Adobe Flash is suddenly heading to exit

Occupy Flash

It was 2005 when YouTube was launched, it seems like yesterday but 10 years have passed. YouTube wouldn’t however have been possible without a special cross-browser plugin: Adobe Flash Player.

A flash history

Flash was born in 1996 as FutureSplash, later bought by Macromedia, ending up with the name: Flash. Flash had a great impact on the Internet from there on. There was also a time (fortunately gone) when making Flash website was a trend, and a “Flash webmaster” was some sort of sacred beast. Not only it was utterly wrong to write flash-sites, but it was like taboo to say that. I remember being told at the time “You’re not a real webmaster since you don’t use/know Flash”. I honestly felt really angry at the time, fortunately that same time revealed I was right. Anger aside, Flash was a great thing at that time, not for sites, but for a specific application: videos. An that became really visible with a particular Site founded in 2005: YouTube. From there on, it was a piece of cake. However soon came HTML5, the standard that aimed to provide up-to-date features to modern browser. It was 2008 when HTML5 first public draft was published, today HTML5 is recommended as of 2014.

Why is Flash bad

As every component inside a browser it is subject to a number of threats, especially thinking Flash can do a lot of things. Since the development relies on Adobe, it is entirely up to this society to update the software, hence bugs discovered can’t be fixed unless Adobe decides to do so. Recently a huge bug of Flash has been discovered: it allowed malicious code to be run from a website on a client machine. That’s more than simply dangerous. Those are however only security reasons. As I was mentioning earlier: sites built in Flash are badly optimized, can sometimes be clunky, are search-engine unfriendly and ultimately can’t be seen by non-flash users. Also Adobe cut support for mobile devices in 2011. What does that mean? Flash’s time is running out.

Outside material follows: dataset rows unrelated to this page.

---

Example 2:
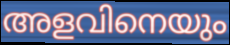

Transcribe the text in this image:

അളവിനെയും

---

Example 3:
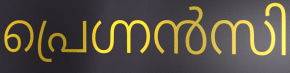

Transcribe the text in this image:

പ്രെഗ്നൻസി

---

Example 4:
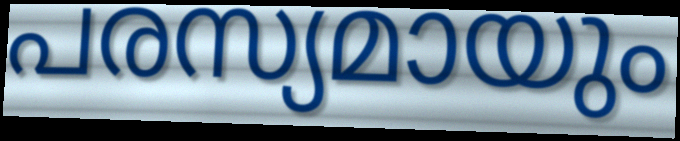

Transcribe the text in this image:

പരസ്യമായും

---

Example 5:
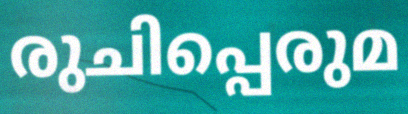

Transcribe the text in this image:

രുചിപ്പെരുമ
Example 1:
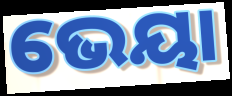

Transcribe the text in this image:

ଭେୟା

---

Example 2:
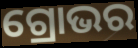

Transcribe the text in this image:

ଗ୍ରୋଭର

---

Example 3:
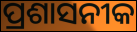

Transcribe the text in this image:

ପ୍ରଶାସନୀକ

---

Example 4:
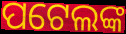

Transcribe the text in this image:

ପଟେଲଙ୍କ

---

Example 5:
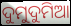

Why the situation worsened

Recently the situation took a twist for the worse. With the recent leak of information of Hacking Team, new vulnerabilities of Flash were exposed. These vulnerabilities are so important that Mozilla decided to block every version of Flash on Firefox prior to a certain update. Pretty dangerous things might happen if Flash were to be enabled, so why not block it? Well, the user still has the last word, so he can decide whether to enable it or not at his own risk. At the same time Facebook CSO Alex Stamos said

https://twitter.com/alexstamos/status/620306643360706561

With that said, it’s just a matter of time. Or will something happen to save Flash from an obscure destiny?